A literature study is conducted to understand what the role is of disassembly to enable the
circular economy and to identify influencing factors. The following aspects are considered:
▪ Disassembly and circular economy guiding principles
▪ Disassembly and the relation with the theory of building levels
▪ Disassembly as an integral aspect in the building development process
▪ The role of disassembly on material reutilization and reusability.
Furthermore, twenty-five factors categorized as technical, process-based on financial factors
(van Oppen, 2017) are identified that influence building disassembly from existing research.
Not only the built environment but also other sectors like industrial engineering and
automotive are considered. Adding all the factors in the BCI assessment model would make
the model too complex. Therefore the decision is made to only incorporate the most
important disassembly factors in the assessment model.
Two surveys are conducted with the Fuzzy Delphi Method (FDM) to validate and make a
selection of disassembly factors and to determine the relative weights of the disassembly
factors. A hypothesis is formulated that there is a difference between importance of the
disassembly factors. This can be covered with assigning weights for disassembly factors in the
BCI assessment model. From the results of the first survey twelve factors are selected and
from the results of the second survey the weights are determined. By validating the impact of
the weights no significant difference is found between the importance of disassembly factors.
This does not support the hypothesis and the decision is made to use equal weights for
disassembly factors in the BCI assessment model.
A new conceptual model for the BCI assessment model is developed to solve the limitations
of the BCI assessment model. Disassembly factors are implemented in the model as technical
requirements, preconditions and drivers. In the MCI step all products are classified according
to a proposed method to determine building levels. In the PCI step, relational patterns based
on detail drawings serve as framework to assess the Disassembly Potential of all products with
the new disassembly factors. According to reusability of products or a Disassembly Potential
threshold, systems are determined in the SCI step. These systems represent clusters of
products that can be assessed for Disassembly Potential as an entity. Finally in the BCI step,
all PCI’s and SCI’s are aggregated with a normalizing factor to determine one score to indicate
the circular potential of a building.
The new BCI assessment model is validated with a case study of a building designed for
disassembly. After a short validation session with the developers the resulting disassembly
potential reflects their experience with assembling and disassembling their model house.
Furthermore the results are compared with the old BCI assessment model.

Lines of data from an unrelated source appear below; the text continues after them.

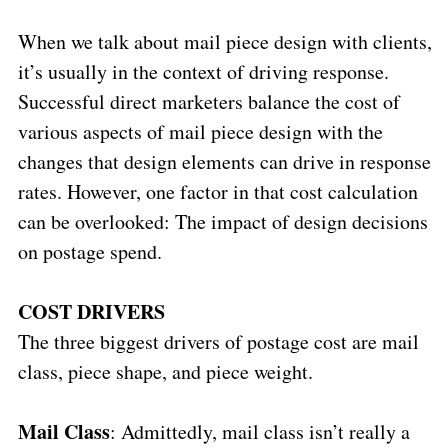
When we talk about mail piece design with clients,
it’s usually in the context of driving response.
Successful direct marketers balance the cost of
various aspects of mail piece design with the
changes that design elements can drive in response
rates. However, one factor in that cost calculation
can be overlooked: The impact of design decisions
on postage spend.
COST DRIVERS
The three biggest drivers of postage cost are mail
class, piece shape, and piece weight.
Mail Class
: Admittedly, mail class isn’t really a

The difference
seems bigger on lower building levels than higher building levels, which is expected, but more
test cases are required to draw conclusions of the impact of the new calculation method on
the score. It was impossible to determine disassembly potential in the old BCI assessment
model without framework. Providing this is another big contribution of this research. By using
relational patterns and detail drawings the BCI assessment model became more transparent.
This method is also used to calculate the old BCI assessment model for the comparison.